PJ-Tertial-Bericht am Staedtische Kliniken Frankfurt Hoechst

Psychiatrie

Frankfurt, Deutschland · 8 Wochen · Station D41, D42, D43, D44, Tagesklinik, Psychiatrische Institutsambulanz · 06/2025 – 10/2025

Veröffentlicht am

1.20
Ø Gesamtnote
aus 9 Kategorien

Einzelbewertungen

Gesamt 1
Team Station 1
Kontakt zur Pflege 1
Ansehen des PJlers 1
Klinik insgesamt 1
Unterricht 1
Betreuung 3
Freizeit 1
Station / Einrichtung 2

Details zum Einsatz

Weitere Tätigkeiten
0
Vergütung
399
Gebühren
0

Erfahrungsbericht

Als selten gesehener Gast ist man hier als PJler frei: Ich konnte mir weitgehend aussuchen, wie lange ich auf welcher Station bleiben konnte. Egal wo, war ich aufgrund des Personalmangels gern gesehen und wurde auch gefragt, ob ich mal einzelne Blutentnahmen, Angehörigengesprüche, Patientengesprüche, Aufnahmen, Assistenz im OP-Saal (Elektrokonvulsionstherapie, immer Mo & Fr) übernehmen könnte. Gerade auf Akutstation D41 habe ich viel gelernt und einzelne Patienten von der Aufnahme bis zur Weiterverlegung/Entlassung inkl. Aufnahmegespräch, -untersuchung, -diagnostik, Dokumentation, Visite, Vorstellung bei Morgenbesprechung, Verfassen des Arztbriefs, Anlegen und Verschicken juristischer Dokumente, Vorstellung bei richterlicher Anhörung usw. unter ärztlicher Aufsicht betreuen können.
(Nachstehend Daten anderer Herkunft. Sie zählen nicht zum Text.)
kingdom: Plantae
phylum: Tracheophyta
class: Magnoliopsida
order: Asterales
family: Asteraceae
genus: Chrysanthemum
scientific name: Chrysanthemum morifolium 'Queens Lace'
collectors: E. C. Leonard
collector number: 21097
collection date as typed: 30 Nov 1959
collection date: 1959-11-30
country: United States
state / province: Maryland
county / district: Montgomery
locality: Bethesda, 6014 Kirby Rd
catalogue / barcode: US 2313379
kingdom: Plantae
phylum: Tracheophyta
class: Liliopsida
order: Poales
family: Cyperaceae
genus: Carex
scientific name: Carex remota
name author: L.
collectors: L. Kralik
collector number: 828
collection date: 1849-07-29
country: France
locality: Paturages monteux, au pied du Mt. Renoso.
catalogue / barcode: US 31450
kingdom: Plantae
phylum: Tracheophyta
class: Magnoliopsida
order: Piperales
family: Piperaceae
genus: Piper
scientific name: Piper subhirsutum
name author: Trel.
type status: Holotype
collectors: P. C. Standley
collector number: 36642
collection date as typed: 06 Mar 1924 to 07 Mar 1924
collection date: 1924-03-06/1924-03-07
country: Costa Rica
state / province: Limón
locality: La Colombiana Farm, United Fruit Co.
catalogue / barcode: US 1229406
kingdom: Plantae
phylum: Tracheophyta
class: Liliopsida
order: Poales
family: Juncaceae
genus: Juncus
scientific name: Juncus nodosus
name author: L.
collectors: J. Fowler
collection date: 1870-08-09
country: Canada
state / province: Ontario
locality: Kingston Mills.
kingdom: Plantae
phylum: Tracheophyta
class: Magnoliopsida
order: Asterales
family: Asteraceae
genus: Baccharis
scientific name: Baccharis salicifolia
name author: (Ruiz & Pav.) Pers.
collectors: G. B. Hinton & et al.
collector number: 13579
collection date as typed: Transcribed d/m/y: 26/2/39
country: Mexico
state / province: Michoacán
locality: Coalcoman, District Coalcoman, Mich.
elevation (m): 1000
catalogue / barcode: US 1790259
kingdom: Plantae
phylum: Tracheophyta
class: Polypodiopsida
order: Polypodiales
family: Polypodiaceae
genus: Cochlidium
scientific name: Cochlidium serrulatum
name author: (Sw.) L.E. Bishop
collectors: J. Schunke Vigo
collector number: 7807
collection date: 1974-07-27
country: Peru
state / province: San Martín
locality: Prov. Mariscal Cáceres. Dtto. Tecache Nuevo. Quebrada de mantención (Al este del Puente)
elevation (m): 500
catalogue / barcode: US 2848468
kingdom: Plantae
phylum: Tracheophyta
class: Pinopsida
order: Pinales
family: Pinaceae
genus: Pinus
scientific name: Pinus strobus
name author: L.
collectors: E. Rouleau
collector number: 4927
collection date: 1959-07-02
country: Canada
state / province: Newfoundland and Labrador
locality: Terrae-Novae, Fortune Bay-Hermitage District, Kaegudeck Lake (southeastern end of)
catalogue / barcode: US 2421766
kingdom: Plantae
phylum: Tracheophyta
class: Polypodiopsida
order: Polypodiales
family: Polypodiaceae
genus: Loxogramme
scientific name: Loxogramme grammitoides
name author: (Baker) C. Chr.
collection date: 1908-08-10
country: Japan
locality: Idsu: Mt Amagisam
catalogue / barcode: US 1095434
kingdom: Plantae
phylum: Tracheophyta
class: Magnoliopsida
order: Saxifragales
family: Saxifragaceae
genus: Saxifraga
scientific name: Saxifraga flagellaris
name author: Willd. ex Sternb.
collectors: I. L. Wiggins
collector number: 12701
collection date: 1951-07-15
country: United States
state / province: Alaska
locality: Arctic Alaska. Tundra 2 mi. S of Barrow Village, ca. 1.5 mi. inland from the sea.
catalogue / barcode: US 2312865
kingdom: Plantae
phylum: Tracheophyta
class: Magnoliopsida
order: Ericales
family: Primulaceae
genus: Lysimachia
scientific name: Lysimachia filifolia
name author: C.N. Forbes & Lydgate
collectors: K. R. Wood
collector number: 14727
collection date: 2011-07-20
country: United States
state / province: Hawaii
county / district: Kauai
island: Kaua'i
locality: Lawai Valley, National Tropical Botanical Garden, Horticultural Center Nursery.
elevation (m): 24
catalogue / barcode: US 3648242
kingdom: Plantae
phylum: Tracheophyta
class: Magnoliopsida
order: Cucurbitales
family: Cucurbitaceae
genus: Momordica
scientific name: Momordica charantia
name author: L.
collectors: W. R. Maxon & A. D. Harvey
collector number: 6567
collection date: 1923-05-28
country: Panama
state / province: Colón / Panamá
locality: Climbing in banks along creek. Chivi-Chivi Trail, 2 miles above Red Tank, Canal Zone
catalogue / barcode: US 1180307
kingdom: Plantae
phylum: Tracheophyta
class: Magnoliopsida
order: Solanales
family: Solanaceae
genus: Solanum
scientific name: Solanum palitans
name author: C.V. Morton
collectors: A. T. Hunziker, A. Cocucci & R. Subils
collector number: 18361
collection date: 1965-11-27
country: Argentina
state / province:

Oft hatte ich aber auch keine konkreten Aufgaben und habe proaktiv selbst Gespräche mit Patienten, anderen Berufsgruppen (Pflege, Ergo-, Kunst-, Bewegungs-, Psychotherapie) gesucht, deren Tätigkeit miterleben und teilweise lernen können, mich durch Patientenakten geklickt bzw. geblättert, Inhalte auf Amboss/Doccheck/etc durchgeklickt, um ein möglichst vollständiges Bild der ärztlichen und nichtärztlichen Tätigkeiten in einer psychiatrischen Abteilung zu erhalten. Der Großteil vor allem der ärztlichen Mitarbeitenden sind engagiert, erklären gern (natürlich unterschiedlich ausführlich), und bringen gerne etwas bei. Das Arbeitsklima ist idR entspannt und wertschätzend. Fortbildungen finden regelmäßig statt, u. a. ein wöchentliches Weiterbildungscurriculum (eigtl für AssistenzärztInnen), ein monatliches psychiatrisch-neuroradiologisches Kolloquium (im Grunde eine Röntgendemo mit cCTs und cMRTs), wöchentliche interdisziplinäre PJ-Seminare zu allen möglichen Themen (montags einw echselndes Thema, zweiwöchentlich Päd, monatlich Geri, freitags Chirurgie). Wenn ihr euch für Psychische Gesundheit interessiert, seid ihr in Höchst sehr gut aufgehoben!